■ Extract to read:
=== Section Start ===

Yes. This approach is somewhat different from the more commonly used method of measuring the vertical distance (the difference in the $y$ direction(illustrated above)). The perpendicular distance provides a measure that takes into account both the vertical and horizontal discrepancies between the data points and the fitted curve, potentially offering a more geometrically accurate representation of the misfit, however, this approach can be more computationally intensive and mathematically complex because the perpendicular distance from a point to a curve depends on both the point’s $x$ and $y$ coordinates in a no-linear way, especially for higher-degree polynomials. The minimization problem in this case becomes more complicated and might not have a straightforward analytical solution, often requiring numerical optimization techniques.
While using perpendicular distance could theoretically provide a more “natural” measure of fit for certain applications, especially where errors in both the x and y directions are important, increased complexity and computational cost make this approach less common in practice.
1.2. Probability Theory
The Rules of Probability
sum rule $p(X) =\sum_{Y}p(X, Y)$
product rule $p(X, Y) = p(Y|X)p(X)$
Here $p(X, Y)$ is a joint probability and is verbalized as “the probability of $X$ and $Y$”. Similarly, the quantity $p(Y|X)$ is a conditional probability and is verbalized as “the probability of $Y$ given $X$”, whereas the quantity $p(X)$ is a marginal probability and is simply “the probability of $X$”. From the product rule, together with the symmetry property $p(X, Y) = p(Y, X)$, we immediately obtain the following relationship between conditional probabilities
$$p(Y|X) = \frac{p(X|Y)p(Y)}{p(X)} \tag{1.12}$$
which is called Bayes’ theorem and which plays a central role in pattern recognition and machine learning. Using the sum rule, the denominator in Bayes’ theorem can be expressed in terms of the quantities appearing in the numerator
$$p(X)=\sum_{Y}p(X|Y)p(Y) \tag{1.13}$$
The denominator is the sum of all possible numerators. We can view the denominator as being the normalization constant required to ensure that the sum of the conditional probability on the left-side of (1.12) over all values of $Y$ equals one.
Because probabilities are nonnegative, and because the value of $x$

=== Section End ===

■ Provided data:
=== Section Start ===

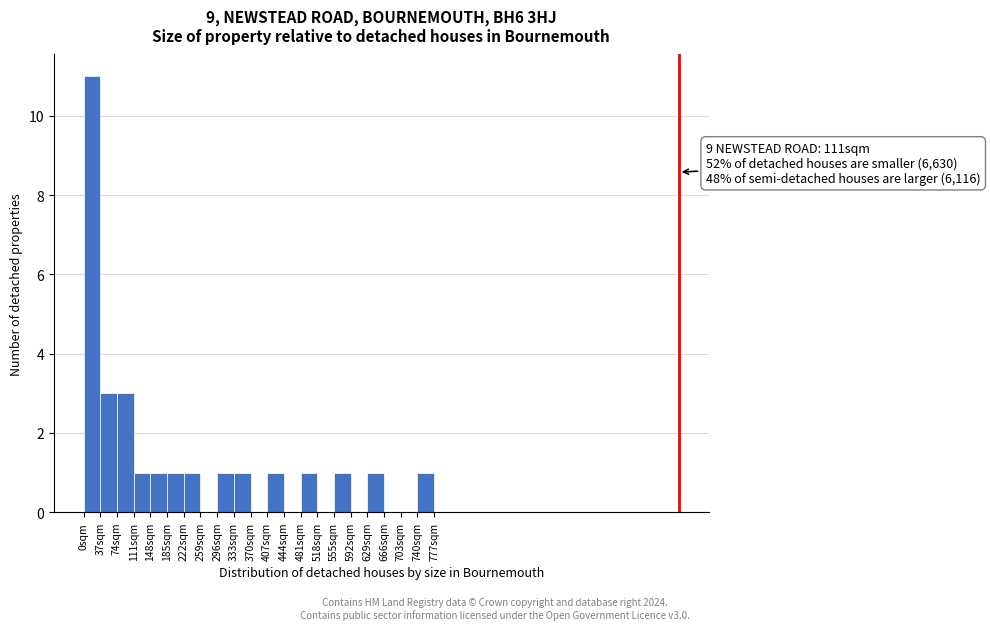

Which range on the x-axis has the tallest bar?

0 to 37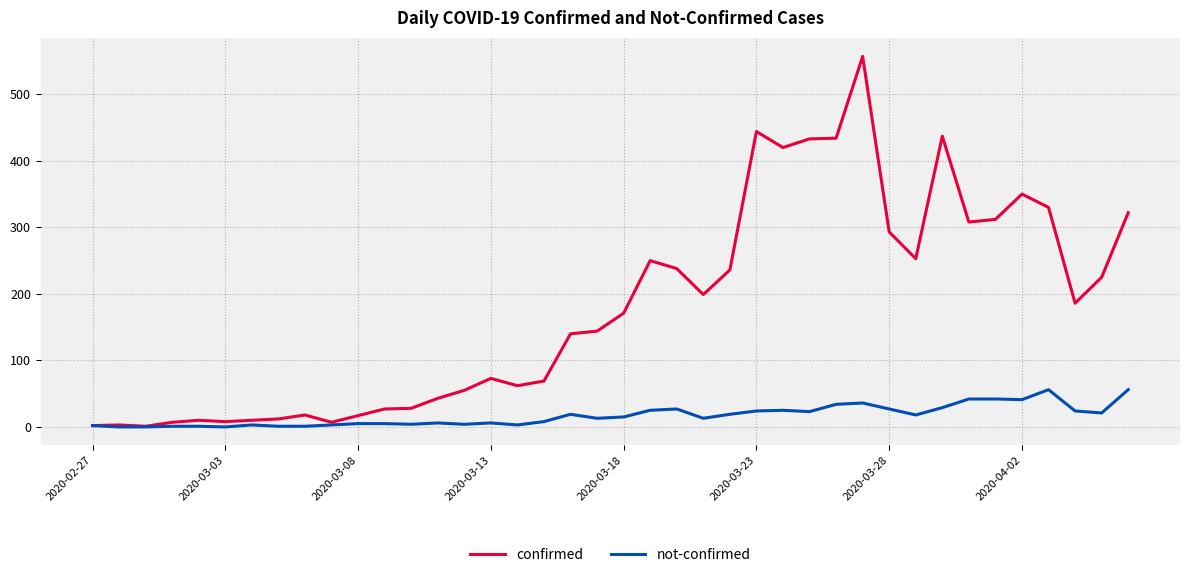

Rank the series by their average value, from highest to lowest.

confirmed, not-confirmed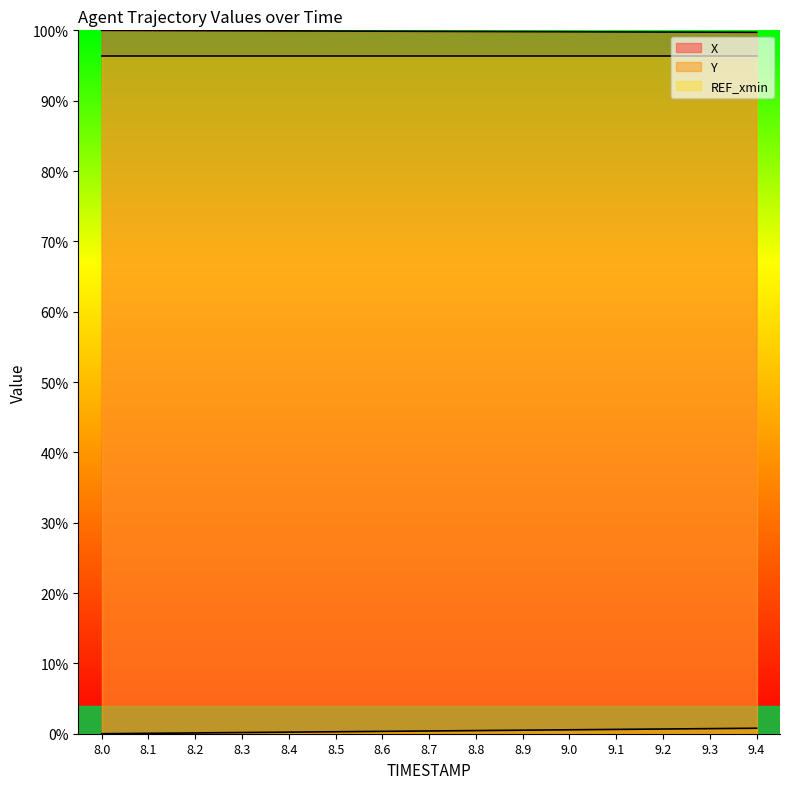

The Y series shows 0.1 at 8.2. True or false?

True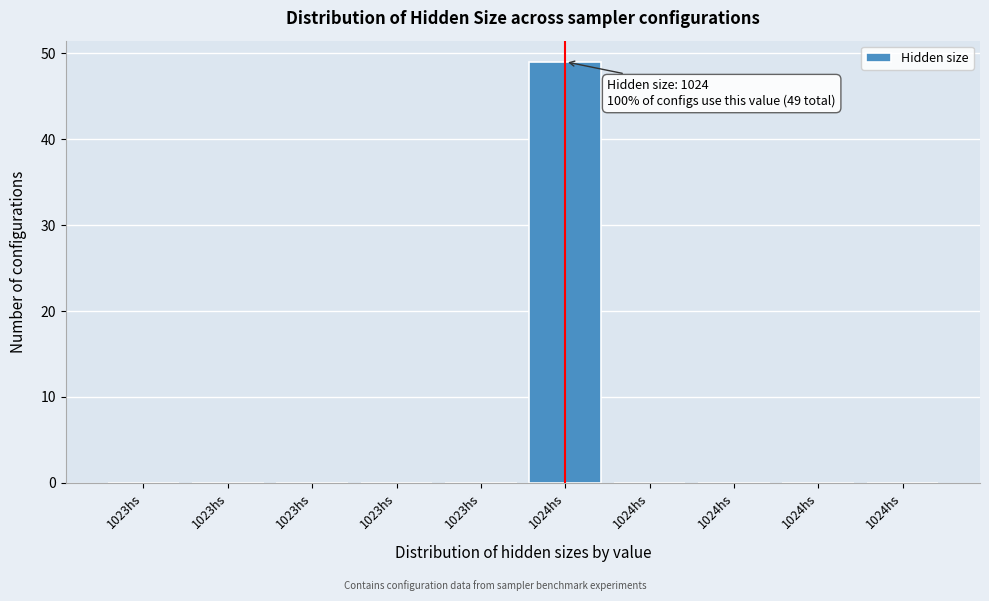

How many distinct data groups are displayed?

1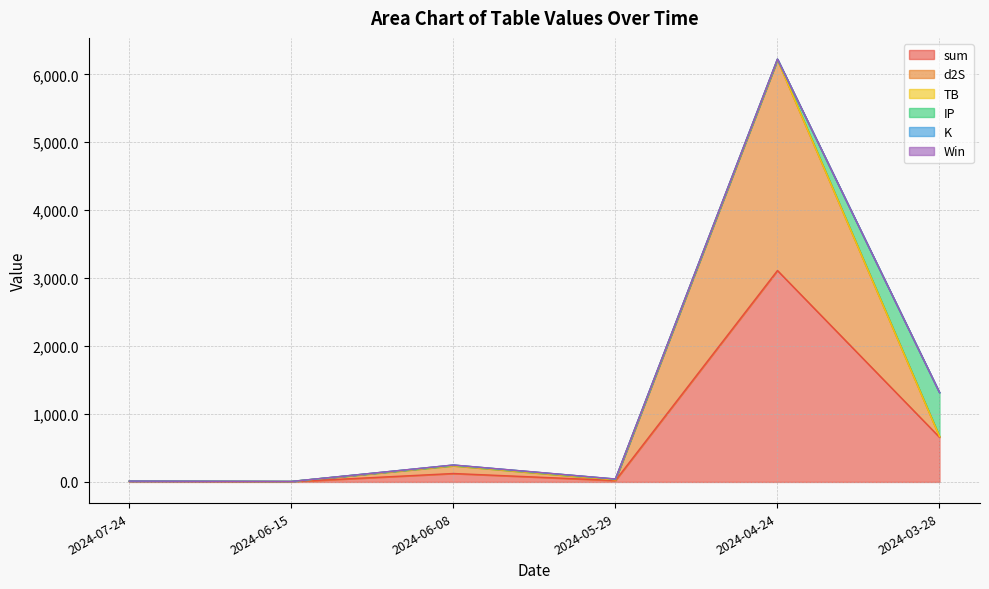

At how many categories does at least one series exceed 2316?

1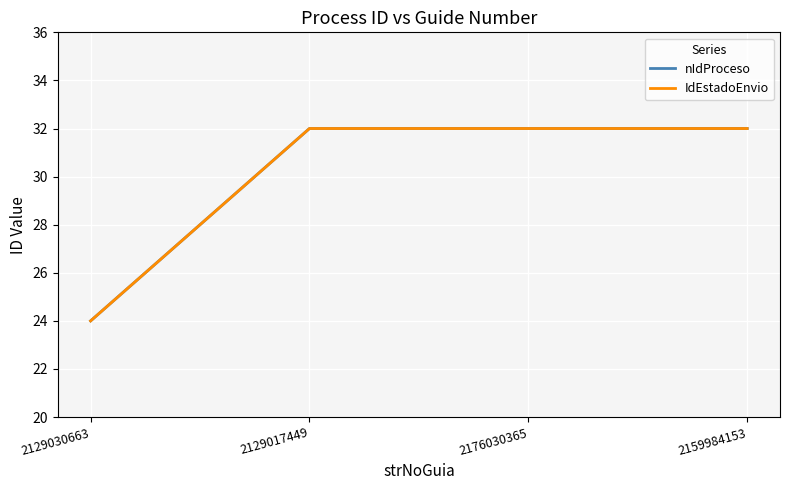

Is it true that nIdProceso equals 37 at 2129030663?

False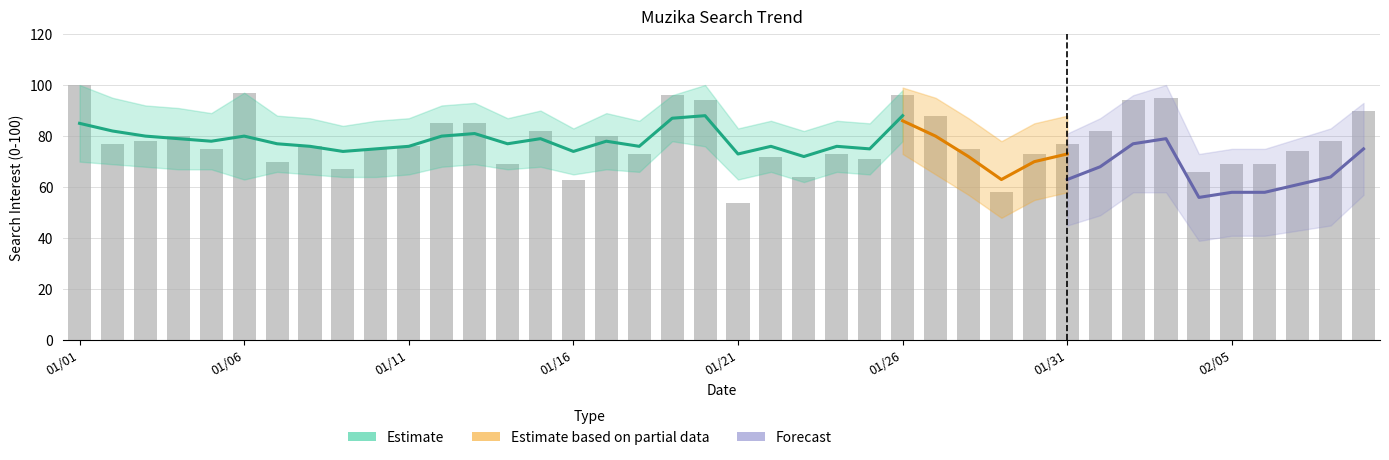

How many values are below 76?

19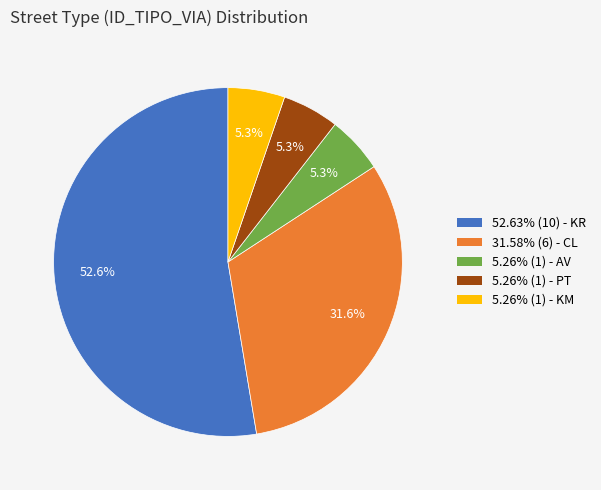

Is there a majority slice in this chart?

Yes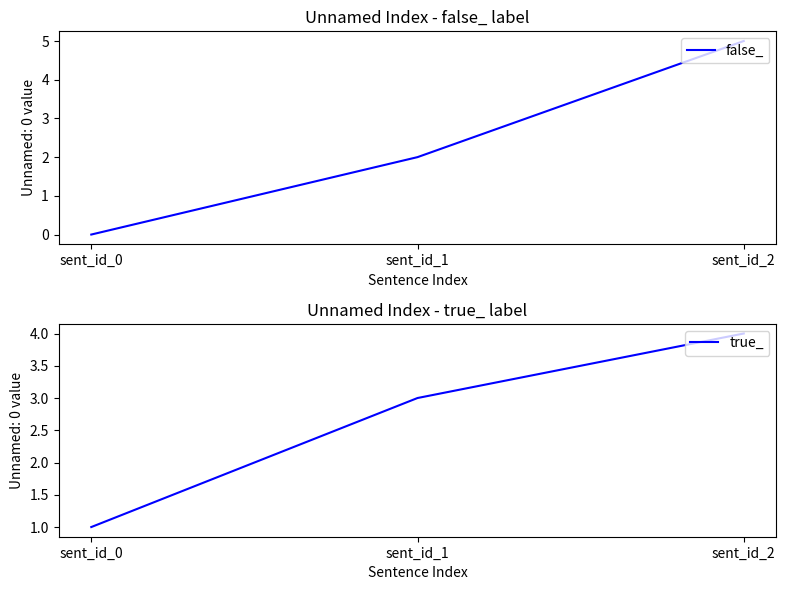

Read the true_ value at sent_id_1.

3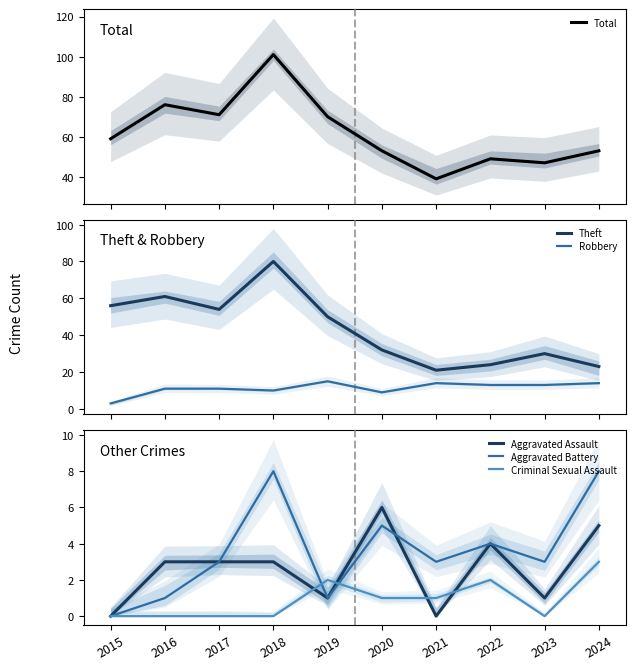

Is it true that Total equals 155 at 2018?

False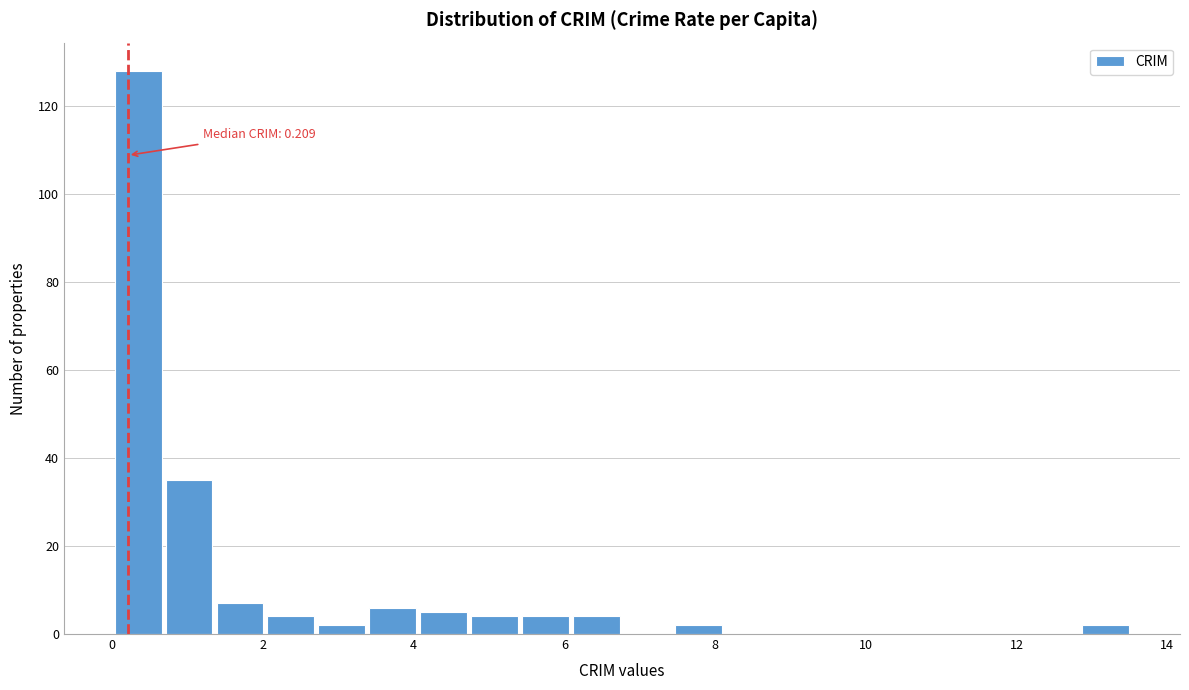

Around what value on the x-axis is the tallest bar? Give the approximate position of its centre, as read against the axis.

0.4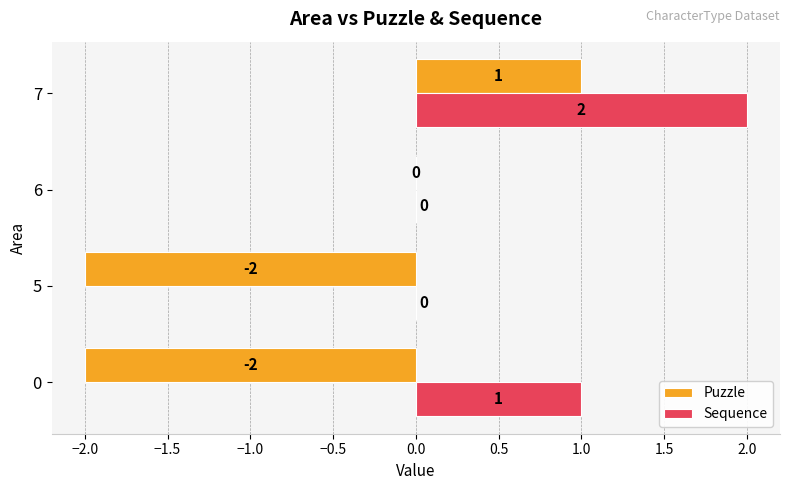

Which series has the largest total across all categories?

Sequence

=== Section End ===

■ To do: Copy out everything from "While using perpendicular" down to "common in practice." in the text on curve fitting and probability, switching "computational cost" to "processing time" wherever it appears.

■ Response to the task:
While using perpendicular distance could theoretically provide a more “natural” measure of fit for certain applications, especially where errors in both the x and y directions are important, increased complexity and processing time make this approach less common in practice.